An impending rule change by the Spanish government could compel Spain’s banks to lower the prices of the repossessed properties they snapped up during the recent recessions.
On October 1, a new law will be introduced by the Bank of Spain designed to force banks to reduce their exposure to real estate in the country…
Between the tough recession years of 2008 and 2012, Spanish banks became the country’s largest landlords as a growing number of mortgage holders were forced to give up their homes as they were unable to keep up repayments.
A number of banks also began purchasing unfinished and incomplete properties at knock-down prices from developers facing the prospect of bankruptcy.
This led to price suppressions across the country as banks sought to offload these assets from their books. However, since prices have largely recovered throughout Spain, many banks have followed suit and priced their assets at market rates.
However, the Bank of Spain wants to see Spanish banking institutions distance themselves from the real estate market, and allow the sector to become more independent of the industry. This, believe many property experts, could trigger a rush of low-price offers as the Spanish banking regulator turns the screw – the surest way to increase property sales in the sector is to lower prices.

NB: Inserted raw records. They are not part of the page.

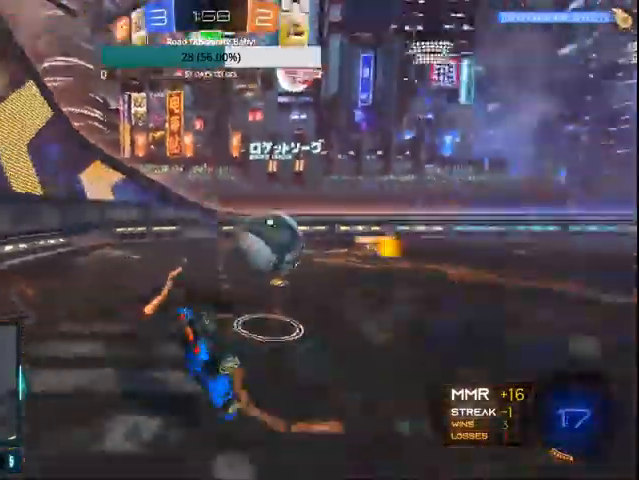
{"buttons": ["R2"], "left_stick": "left", "right_stick": "center", "events": [[200, "left_stick", "left"]]}
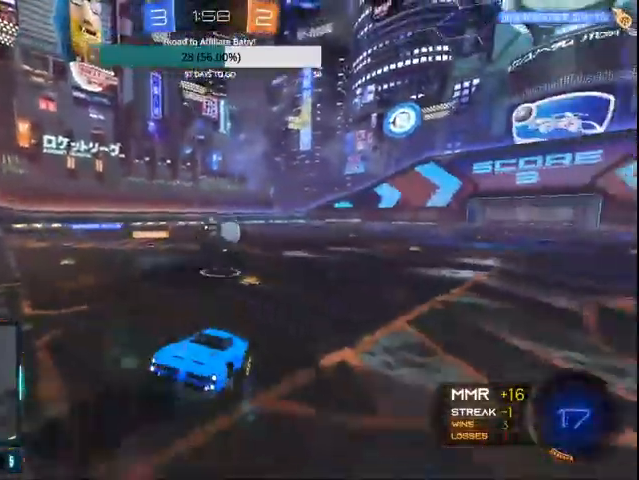
{"buttons": ["CIRCLE", "R2"], "left_stick": "center", "right_stick": "center", "events": [[167, "CIRCLE", "down"], [467, "left_stick", "center"]]}
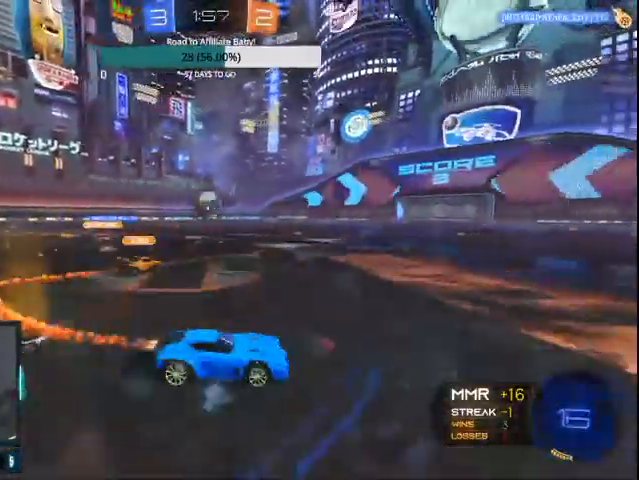
{"buttons": ["CIRCLE", "R2"], "left_stick": "center", "right_stick": "center", "events": [[167, "CROSS", "down"], [167, "L1", "down"], [200, "left_stick", "up"], [300, "left_stick", "up-left"], [467, "CROSS", "up"], [500, "L1", "up"], [500, "left_stick", "center"]]}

“If the banks are forced to increase their write-offs,” said Spanish Property Insight founder Mark Stucklin, “that gives them more room to lower prices.
“The troubled real estate exposure of Spanish banks has risen every year since the crisis started, despite huge write-offs each year, rising to a total of €84 billion at the end of 2015.”
Consumers are likely to be buoyed by the news. Property prices in Spain have generally stabilised and, in many of the more popular places, begun to rise, so a raft of cut-price homes hitting the market could deliver something of a boost for the industry, and plenty of one-off bargains for home hunters.